Dari forum inilah keputusan final tentang hari raya akan diumumkan kepada seluruh masyarakat Indonesia.
Apakah Lebaran akan serentak? Atau ada potensi perbedaan lagi?
Sidang Isbat tahun ini dipusatkan di Auditorium H.M. Rasjidi, kantor pusat Kementerian Agama di Jakarta. Lokasi tersebut kembali digunakan setelah sebelumnya menjalani renovasi.

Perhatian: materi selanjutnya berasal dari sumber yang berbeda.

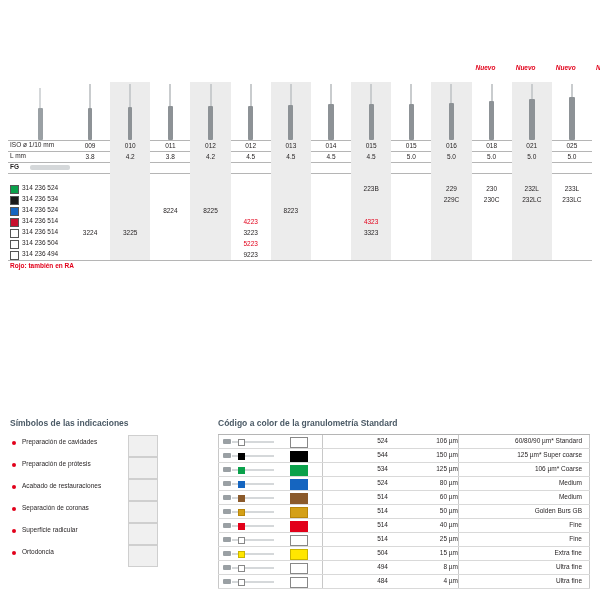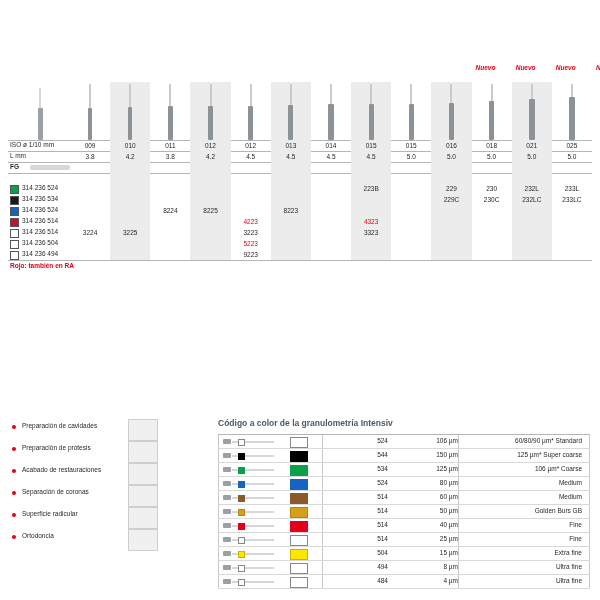--- a/index.html
+++ b/index.html
@@ -347,20 +347,21 @@
         </div>
         <div style="position: relative; height: 1px; background: rgb(181, 181, 181);"></div>
       </div>
 
     <div style="position:relative;height:12px;">
       <div class="rowlab redtxt b">Rojo: también en RA</div>
     </div>
   </div>
 
   <div class="sym-block">
+    <div class="sym-title">Símbolos de las indicaciones</div>
     <div id="sym-rows">
         <div class="sym-row">
           <div class="sym-bullet"></div>
           <div class="sym-txt">Preparación de cavidades</div>
           <div class="sym-icon"></div>
         </div>
         <div class="sym-row">
           <div class="sym-bullet"></div>
           <div class="sym-txt">Preparación de prótesis</div>
           <div class="sym-icon"></div>
@@ -382,21 +383,21 @@
         </div>
         <div class="sym-row">
           <div class="sym-bullet"></div>
           <div class="sym-txt">Ortodoncia</div>
           <div class="sym-icon"></div>
         </div>
       </div>
   </div>
 
   <div class="grain-block">
-    <div class="grain-title">Código a color de la granulometría Intensiv</div>
+    <div class="grain-title">Código a color de la granulometría Standard</div>
     <div class="grain-table" id="grain-rows">
         <div class="g-row">
           <div class="g-left-edge"></div>
           <div class="g-div"></div>
           <div class="g-div2"></div>
           <div class="g-right-edge"></div>
           <div class="g-bur">
             <div class="bshank"></div>
             <div class="bhead"></div>
             <div class="bband" style="left:16px;background:#ffffff;border:0.5px solid #888888"></div>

Direktur Jenderal Bimbingan Masyarakat Islam, Abu Rokhmad, menjelaskan pemilihan lokasi mempertimbangkan faktor teknis serta aksesibilitas.
“Pelaksanaan sidang didasarkan pada data hisab dan hasil rukyat yang diverifikasi, serta dilakukan melalui mekanisme yang terbuka,” ujarnya.
Menariknya, kondisi lalu lintas Jakarta pada tanggal tersebut diperkirakan lebih lengang karena sebagian masyarakat sudah mulai melakukan perjalanan mudik.
Tahapan Penetapan 1 Syawal 1447 H
Proses penentuan Idulfitri tidak dilakukan secara instan. Ada beberapa tahapan penting yang harus dilalui:
1. Seminar Posisi Hilal (Terbuka untuk Publik)
Dimulai sekitar pukul 16.00 WIB, para ahli akan memaparkan posisi hilal berdasarkan perhitungan astronomi. Data yang disampaikan mencakup posisi bulan di berbagai wilayah Indonesia dan global.
2. Laporan Rukyatul Hilal Nasional
Petugas di ratusan titik pemantauan di seluruh provinsi melaporkan hasil pengamatan hilal secara langsung. Data ini menjadi dasar penting dalam pembahasan.
3. Sidang Tertutup Penentuan Akhir
Setelah paparan ilmiah dan laporan lapangan, para ulama serta perwakilan organisasi Islam bermusyawarah dalam sidang tertutup untuk mengambil keputusan final.